Copy nothing from the entries below except the lines from the one containing "Image 1: EM" through the one containing "Image 2: The", and copy those exactly.

------ Data for this exercise

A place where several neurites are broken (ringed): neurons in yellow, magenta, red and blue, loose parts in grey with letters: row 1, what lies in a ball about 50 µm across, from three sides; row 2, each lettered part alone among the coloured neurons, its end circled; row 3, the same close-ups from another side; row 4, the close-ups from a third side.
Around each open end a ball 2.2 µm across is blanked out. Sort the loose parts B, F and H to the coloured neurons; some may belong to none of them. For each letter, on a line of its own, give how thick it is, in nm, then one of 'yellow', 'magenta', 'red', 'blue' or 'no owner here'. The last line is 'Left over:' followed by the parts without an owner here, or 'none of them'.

------------
------ Data for this exercise

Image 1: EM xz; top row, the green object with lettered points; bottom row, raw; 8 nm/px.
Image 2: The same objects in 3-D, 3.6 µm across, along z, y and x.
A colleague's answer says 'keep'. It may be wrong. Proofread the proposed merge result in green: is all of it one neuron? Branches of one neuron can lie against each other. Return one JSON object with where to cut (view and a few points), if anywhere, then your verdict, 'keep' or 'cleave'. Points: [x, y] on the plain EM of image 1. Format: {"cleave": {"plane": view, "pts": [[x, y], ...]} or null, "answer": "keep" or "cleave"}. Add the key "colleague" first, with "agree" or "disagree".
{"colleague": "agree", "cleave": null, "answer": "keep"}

------------

# Result for this exercise
Image 1: EM xz; top row, the green object with lettered points; bottom row, raw; 8 nm/px.
Image 2: The same objects in 3-D, 3.6 µm across, along z, y and x.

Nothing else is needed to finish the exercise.